§ TASK ITEM
Convert the text lines from every item below into a Markdown table with two columns, Row and Line, numbering the rows in order and skipping blank lines. Leave the pictures out of the answer.

§ SOURCE DATA
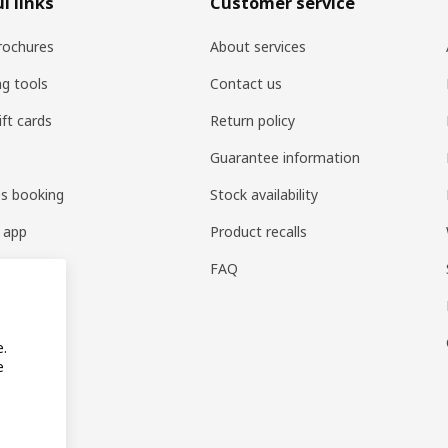
l links
Customer service
rochures
About services
ng tools
Contact us
ift cards
Return policy
Guarantee information
es booking
Stock availability
 app
Product recalls
FAQ
e.
e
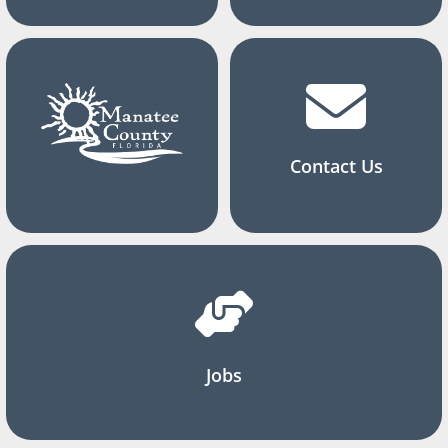
Contact Us
Jobs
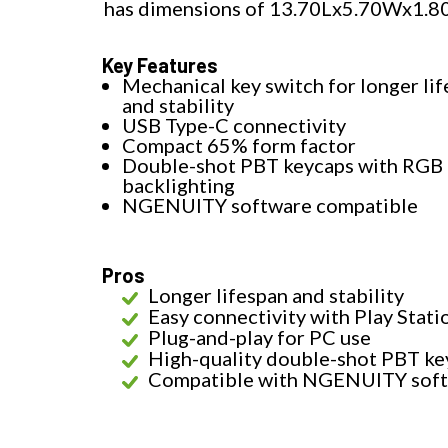
has dimensions of 13.70Lx5.70Wx1.8
Key Features
Mechanical key switch for longer li
and stability
USB Type-C connectivity
Compact 65% form factor
Double-shot PBT keycaps with RGB
backlighting
NGENUITY software compatible
Pros
Longer lifespan and stability
Easy connectivity with Play Stati
Plug-and-play for PC use
High-quality double-shot PBT ke
Compatible with NGENUITY sof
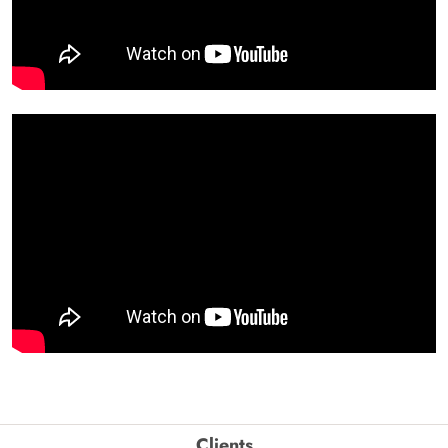
Clients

§ ANSWER FOR THIS EXERCISE
| Row | Line |
|---|---|
| 1 | l links |
| 2 | Customer service |
| 3 | rochures |
| 4 | About services |
| 5 | ng tools |
| 6 | Contact us |
| 7 | ift cards |
| 8 | Return policy |
| 9 | Guarantee information |
| 10 | es booking |
| 11 | Stock availability |
| 12 |  app |
| 13 | Product recalls |
| 14 | FAQ |
| 15 | e. |
| 16 | e |
| 17 | Contact Us |
| 18 | Jobs |
| 19 | has dimensions of 13.70Lx5.70Wx1.8 |
| 20 | Key Features |
| 21 | Mechanical key switch for longer li |
| 22 | and stability |
| 23 | USB Type-C connectivity |
| 24 | Compact 65% form factor |
| 25 | Double-shot PBT keycaps with RGB |
| 26 | backlighting |
| 27 | NGENUITY software compatible |
| 28 | Pros |
| 29 | Longer lifespan and stability |
| 30 | Easy connectivity with Play Stati |
| 31 | Plug-and-play for PC use |
| 32 | High-quality double-shot PBT ke |
| 33 | Compatible with NGENUITY sof |
| 34 | Clients |